One of the remarkable features of MosaicBERT is its ability to achieve impressive downstream task performance on the GLUE (General Language Understanding Evaluation) benchmark using minimal resources. For instance, MosaicBERT-Base reached an average GLUE score of 79.6% in only 1.13 hours on eight A100 80 GB GPUs, a feat that would cost approximately $20. This marked improvement in training time and expense opens the door for custom BERT-style model development, tailored to specific domains without the prohibitive costs usually associated with such endeavors.

Optimal Performance

MosaicBERT's architecture and pretraining strategies are empirically demonstrated to be highly efficient. The model not only achieves high scores on language understanding benchmarks rapidly but also does so with optimality in terms of accuracy versus training time, a relationship characterized through Pareto curves. MosaicBERT's Base and Large models are systematically compared with the standard BERT models, and both are shown to be Pareto optimal, indicating that they strike an ideal balance between speed and performance.

Conclusion and Contributions

MosaicBERT stands out as a significant contribution to the field of NLP. By combining tested and novel architectural features, along with an optimized training recipe, it delivers a highly efficient and effective model.
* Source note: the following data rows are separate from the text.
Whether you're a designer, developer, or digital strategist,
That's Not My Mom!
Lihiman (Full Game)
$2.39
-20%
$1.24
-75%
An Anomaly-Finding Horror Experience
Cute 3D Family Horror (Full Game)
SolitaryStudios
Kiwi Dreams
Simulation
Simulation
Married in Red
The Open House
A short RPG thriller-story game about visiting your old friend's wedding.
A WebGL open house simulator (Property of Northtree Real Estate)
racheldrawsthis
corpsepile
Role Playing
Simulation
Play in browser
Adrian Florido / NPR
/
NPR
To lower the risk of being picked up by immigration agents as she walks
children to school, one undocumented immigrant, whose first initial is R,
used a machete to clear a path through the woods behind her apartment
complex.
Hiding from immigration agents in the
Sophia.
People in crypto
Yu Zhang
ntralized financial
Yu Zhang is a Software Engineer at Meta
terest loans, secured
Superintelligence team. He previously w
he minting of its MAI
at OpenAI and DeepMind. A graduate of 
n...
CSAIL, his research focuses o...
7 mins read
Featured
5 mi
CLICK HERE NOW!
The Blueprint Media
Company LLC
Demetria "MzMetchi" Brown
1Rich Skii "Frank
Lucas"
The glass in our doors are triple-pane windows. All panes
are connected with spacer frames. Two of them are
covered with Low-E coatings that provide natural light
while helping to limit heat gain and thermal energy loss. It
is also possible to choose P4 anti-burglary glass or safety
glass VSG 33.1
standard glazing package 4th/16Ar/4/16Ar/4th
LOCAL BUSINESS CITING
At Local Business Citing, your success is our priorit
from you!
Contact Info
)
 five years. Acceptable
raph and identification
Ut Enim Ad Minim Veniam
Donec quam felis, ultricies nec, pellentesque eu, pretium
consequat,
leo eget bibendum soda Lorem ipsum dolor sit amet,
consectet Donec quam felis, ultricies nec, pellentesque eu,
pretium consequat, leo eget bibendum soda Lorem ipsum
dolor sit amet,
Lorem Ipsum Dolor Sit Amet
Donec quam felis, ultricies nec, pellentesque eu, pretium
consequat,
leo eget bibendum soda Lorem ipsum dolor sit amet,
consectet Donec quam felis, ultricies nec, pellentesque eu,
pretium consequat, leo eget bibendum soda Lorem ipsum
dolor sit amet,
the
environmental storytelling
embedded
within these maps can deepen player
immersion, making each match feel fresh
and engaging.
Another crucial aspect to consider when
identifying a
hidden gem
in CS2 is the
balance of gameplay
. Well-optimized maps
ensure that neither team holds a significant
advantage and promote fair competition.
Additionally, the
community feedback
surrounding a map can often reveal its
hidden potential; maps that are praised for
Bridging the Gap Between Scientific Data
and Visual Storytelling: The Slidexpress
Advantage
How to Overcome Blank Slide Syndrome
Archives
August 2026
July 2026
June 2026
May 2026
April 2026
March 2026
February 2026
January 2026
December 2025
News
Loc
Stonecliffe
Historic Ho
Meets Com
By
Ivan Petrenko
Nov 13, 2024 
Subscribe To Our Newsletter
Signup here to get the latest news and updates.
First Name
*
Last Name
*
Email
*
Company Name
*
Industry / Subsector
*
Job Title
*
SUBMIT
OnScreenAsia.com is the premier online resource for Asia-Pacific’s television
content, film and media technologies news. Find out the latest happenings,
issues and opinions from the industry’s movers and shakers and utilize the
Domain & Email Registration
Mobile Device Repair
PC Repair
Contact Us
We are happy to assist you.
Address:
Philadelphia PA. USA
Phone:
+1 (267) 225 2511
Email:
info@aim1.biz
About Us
It offers a practical solution for pretraining custom BERT models swiftly and economically, empowering researchers to push the boundaries of language processing innovations. This inclusive approach heralds a new wave of NLP research, moving away from universal model finetuning to domain-specific pretraining, and further expanding the potential of these powerful LLMs. The authors have made their model weights and code available, underscoring their commitment to facilitating advancement and collaboration within the NLP community.